This is my first nextflow pipeline and i am struggling with the .fromFilePairs concept of Nextflow.
I want to process paired-end read files and align them against a reference genome. I use Hisat2 so the index files come in form of 8 files with the suffix .ht2. Hisat needs the file path and the filename without ".ht2". All worked well with a single-end version of the process. The reference also has to be passed through a channel because i use a hisat docker-container and otherwise the files are not mounted.
The idea is to pass read-pairs to a preprocessing step and then pass them (as tuples, like a Channel.fromPairs()) into the hisat process and then further downstream.
My problem is all file-pairs are processed during the first step but only the first pair is passed further downstream. All downstream steps finish with the one pair and the rest simply stays in the output-folder of the preprocessing step.
I tried to simply skip the first step to see if the "connection" between the first and second process is not working but the Channel which works for the first step does not for the hisat step.

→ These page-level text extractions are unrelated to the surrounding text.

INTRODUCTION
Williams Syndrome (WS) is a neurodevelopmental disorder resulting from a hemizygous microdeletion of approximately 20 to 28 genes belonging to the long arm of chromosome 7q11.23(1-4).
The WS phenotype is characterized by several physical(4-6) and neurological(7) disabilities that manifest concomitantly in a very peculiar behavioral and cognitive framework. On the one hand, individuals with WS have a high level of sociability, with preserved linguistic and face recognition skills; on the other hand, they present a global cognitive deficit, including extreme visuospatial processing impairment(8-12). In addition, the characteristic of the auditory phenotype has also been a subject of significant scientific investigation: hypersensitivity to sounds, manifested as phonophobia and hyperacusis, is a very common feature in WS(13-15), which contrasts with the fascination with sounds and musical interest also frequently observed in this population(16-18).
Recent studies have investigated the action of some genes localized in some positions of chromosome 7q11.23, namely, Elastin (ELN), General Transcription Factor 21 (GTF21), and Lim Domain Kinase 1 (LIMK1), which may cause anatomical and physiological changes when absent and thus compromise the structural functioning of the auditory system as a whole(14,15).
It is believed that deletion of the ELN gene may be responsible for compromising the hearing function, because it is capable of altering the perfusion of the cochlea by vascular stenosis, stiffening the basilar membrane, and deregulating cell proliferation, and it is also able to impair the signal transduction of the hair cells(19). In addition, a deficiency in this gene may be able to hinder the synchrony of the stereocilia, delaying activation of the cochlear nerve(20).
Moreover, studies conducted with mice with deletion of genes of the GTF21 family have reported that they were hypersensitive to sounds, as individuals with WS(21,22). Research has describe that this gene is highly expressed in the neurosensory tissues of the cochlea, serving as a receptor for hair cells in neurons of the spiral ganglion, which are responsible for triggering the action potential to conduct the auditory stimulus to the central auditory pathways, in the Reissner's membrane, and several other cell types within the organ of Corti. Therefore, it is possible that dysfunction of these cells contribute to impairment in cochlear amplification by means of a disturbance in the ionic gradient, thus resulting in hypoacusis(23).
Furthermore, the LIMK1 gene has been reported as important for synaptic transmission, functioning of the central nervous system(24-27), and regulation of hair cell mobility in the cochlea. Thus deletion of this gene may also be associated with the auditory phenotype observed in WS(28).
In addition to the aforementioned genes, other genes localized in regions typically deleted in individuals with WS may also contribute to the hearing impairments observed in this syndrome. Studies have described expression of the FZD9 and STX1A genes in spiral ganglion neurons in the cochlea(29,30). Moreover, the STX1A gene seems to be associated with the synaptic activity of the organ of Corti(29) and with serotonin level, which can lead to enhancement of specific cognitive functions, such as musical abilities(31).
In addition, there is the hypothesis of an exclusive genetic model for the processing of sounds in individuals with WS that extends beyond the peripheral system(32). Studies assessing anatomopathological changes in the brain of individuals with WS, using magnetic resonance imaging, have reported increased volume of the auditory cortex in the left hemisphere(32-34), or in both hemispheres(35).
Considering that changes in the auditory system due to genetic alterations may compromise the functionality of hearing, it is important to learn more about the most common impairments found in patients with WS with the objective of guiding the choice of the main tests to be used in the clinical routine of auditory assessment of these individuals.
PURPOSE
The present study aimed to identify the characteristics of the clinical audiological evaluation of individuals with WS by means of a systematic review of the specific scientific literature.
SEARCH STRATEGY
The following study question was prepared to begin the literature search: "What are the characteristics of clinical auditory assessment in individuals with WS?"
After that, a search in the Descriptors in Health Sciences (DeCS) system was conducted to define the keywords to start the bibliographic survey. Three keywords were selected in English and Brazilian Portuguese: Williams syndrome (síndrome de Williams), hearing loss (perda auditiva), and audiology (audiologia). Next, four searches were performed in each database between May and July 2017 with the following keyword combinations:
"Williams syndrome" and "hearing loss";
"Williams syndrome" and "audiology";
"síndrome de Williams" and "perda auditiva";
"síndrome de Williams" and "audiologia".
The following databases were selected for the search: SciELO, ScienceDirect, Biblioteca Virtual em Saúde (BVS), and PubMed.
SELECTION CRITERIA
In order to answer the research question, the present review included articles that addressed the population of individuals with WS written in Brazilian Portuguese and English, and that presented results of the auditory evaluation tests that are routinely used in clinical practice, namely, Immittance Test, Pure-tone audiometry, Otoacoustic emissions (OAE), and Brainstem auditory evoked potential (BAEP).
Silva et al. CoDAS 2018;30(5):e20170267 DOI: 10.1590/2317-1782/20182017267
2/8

So i think there is a problem with the combination of multiple read-pairs as input but only one reference file?!
process hisat2_paired {
tag "$sample_id"
container "${params.container_hisat}"
publishDir "${params.out_dir}/Nextflow_output/hisat/"
input:
tuple val(sample_id), path(input_files)
path( index_files )
output:
path('*.sam') , emit: hisat2_sam_out_ch
path('*.txt')
script:
"""
INDEX=`find -L ${index_files}/ -name "*.1.ht2" | sed 's/.1.ht2//'`
hisat2 --rna-strandness RF \
-x \\\$INDEX \
-1 ${input_files[0]} \
-2 ${input_files[1]} \
-S ${sample_id}.sam &> ${sample_id}.hisat_summary.txt
"""
workflow {
Channel
.fromFilePairs( "${params.reads_folder}/*_{R1,R2}*f*q.gz")
.ifEmpty { exit 1, "no fastq files found at given path" }
.view()
.set{ read_pair_ch }
Channel
.fromPath( params.hisat2_index )
.ifEmpty { exit 1, "no hisat2 index files found - path was empty" }
//.view()
.set { hisat2_index_ch }
hisat2_paired( read_pair_ch, hisat2_index_ch )
}
I started the workflow with 3 test file-pairs and the Output on the CLI states that only one process is started although if i look at the Channel.view() all 3 file pairs are printed.
executor > local (1)
[2f/30a4d6] process > hisat2_paired (MC3T3-Ko1_S2_L001) [ 0%] 0 of 1
[MC3T3-Ko1_S2_L001, [/mnt/c/Path/to/MC3T3-Ko1_S2_L001_R1_001.fastq.gz, /mnt/c/Path/to/MC3T3-Ko1_S2_L001_R2_001.fastq.gz]]
[MC3T3-Ko2_S4_L001, [/mnt/c/Path/to/MC3T3-Ko2_S4_L001_R1_001.fastq.gz, /mnt/c/Path/to/MC3T3-Ko2_S4_L001_R2_001.fastq.gz]]
[MC3T3-Ko3_S6_L001, [/mnt/c/Path/to/MC3T3-Ko3_S6_L001_R1_001.fastq.gz, /mnt/c/Path/to/MC3T3-Ko3_S6_L001_R2_001.fastq.gz]]
I was already thinking about memory and resources. Since I prototype on my local PC i set the queue size in the config file to 2. I know that my hisat process needs about 7Gb RAM (for Mus.musculus) per process so there should be enough resources. Also the problem was that the local executor is not even trying to start a second process.